Susan Stevens— 2011 Excellence in Undergraduate Teaching Award
The Archaeological Institute of America recognizes Susan T. Stevens of Randolph College as the 2011 recipient of the Excellence in Undergraduate Teaching Award.
Stevens holds a bachelor’s in history from the University of South Carolina and a master’s and doctorate in classics from the University of Wisconsin–Madison. She was appointed to the faculty at Randolph College in 1993, was promoted to full professor in 2005, and now serves as department chair in classics and as the Catherine E. and William E. Thoresen Chair of Humanities.
Stevens has shown herself to be a brilliant teacher: creative in her design and implementation of new course offerings, gifted in her ability to make ancient material culture come alive for her students, and utterly devoted to her undergraduates, whom she has mentored with unfailing generosity and care. Her course Three Ancient Cities: Athens, Rome, and Alexandria presents a multifaceted lens through which issues of landscape, housing, neighborhoods, water systems, urbanization, ports, commerce, cosmopolitanism, and changes with the coming of late antiquity, Christianity, and Islam are examined.
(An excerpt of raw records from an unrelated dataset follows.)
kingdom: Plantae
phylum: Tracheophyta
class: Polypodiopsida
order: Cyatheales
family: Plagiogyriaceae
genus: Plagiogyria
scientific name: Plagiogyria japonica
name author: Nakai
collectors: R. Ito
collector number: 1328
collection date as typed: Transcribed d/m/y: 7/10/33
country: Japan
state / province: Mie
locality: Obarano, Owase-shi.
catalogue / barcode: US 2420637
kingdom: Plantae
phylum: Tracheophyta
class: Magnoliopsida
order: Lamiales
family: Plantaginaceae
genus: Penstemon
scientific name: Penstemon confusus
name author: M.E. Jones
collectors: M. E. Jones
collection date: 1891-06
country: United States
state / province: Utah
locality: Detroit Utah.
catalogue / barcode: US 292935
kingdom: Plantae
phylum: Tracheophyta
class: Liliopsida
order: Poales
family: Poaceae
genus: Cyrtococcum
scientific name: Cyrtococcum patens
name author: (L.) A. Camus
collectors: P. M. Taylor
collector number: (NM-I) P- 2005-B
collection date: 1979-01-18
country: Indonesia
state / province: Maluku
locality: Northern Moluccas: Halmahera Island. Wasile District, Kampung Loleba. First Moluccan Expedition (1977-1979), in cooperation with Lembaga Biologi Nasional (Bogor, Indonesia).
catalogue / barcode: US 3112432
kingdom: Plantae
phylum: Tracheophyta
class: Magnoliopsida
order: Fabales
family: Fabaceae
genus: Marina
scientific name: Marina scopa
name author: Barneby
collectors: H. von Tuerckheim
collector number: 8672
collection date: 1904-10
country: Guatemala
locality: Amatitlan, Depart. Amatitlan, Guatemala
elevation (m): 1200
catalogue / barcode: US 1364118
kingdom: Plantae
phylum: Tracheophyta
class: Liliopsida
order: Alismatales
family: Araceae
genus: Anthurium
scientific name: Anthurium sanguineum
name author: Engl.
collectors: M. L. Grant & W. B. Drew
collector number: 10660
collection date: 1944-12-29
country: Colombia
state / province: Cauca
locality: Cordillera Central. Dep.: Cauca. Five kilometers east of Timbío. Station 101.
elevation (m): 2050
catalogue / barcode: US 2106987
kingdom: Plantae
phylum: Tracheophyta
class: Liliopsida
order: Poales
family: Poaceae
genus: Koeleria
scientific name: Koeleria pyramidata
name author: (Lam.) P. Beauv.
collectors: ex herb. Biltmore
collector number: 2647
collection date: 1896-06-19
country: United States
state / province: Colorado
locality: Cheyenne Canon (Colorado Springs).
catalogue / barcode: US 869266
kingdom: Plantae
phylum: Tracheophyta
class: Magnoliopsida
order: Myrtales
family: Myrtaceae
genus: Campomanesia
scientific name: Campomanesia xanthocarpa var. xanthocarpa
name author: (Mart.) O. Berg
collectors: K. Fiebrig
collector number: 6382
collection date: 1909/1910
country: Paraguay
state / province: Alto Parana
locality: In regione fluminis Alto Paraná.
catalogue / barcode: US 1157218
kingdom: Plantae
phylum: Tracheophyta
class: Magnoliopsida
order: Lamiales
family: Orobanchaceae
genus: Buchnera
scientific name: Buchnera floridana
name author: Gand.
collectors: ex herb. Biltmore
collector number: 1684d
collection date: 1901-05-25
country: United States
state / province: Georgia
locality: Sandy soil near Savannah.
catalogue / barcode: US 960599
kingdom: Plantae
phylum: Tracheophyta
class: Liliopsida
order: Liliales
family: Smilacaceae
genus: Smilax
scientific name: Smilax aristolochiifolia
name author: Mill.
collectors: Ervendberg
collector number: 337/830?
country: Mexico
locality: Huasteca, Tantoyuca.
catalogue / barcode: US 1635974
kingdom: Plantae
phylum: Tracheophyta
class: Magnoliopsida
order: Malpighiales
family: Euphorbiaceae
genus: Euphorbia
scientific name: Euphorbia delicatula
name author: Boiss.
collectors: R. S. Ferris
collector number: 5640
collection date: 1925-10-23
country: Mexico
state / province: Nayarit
Year after year she has brought students to her excavations at Carthage, opening for them rich opportunities for fieldwork and for the study and publication of excavated materials. Back at home, Stevens makes use of artifacts from Randolph College’s collection of antiquities in her class Archaeology of Daily Life. Here, students get further firsthand experience in the study, analysis, publication, and display of objects including coins, lamps, pottery, sculpture, and decorative arts.
The Archaeological Institute of America is pleased to recognize Susan T. Stevens, a “hero” to her students, with this award.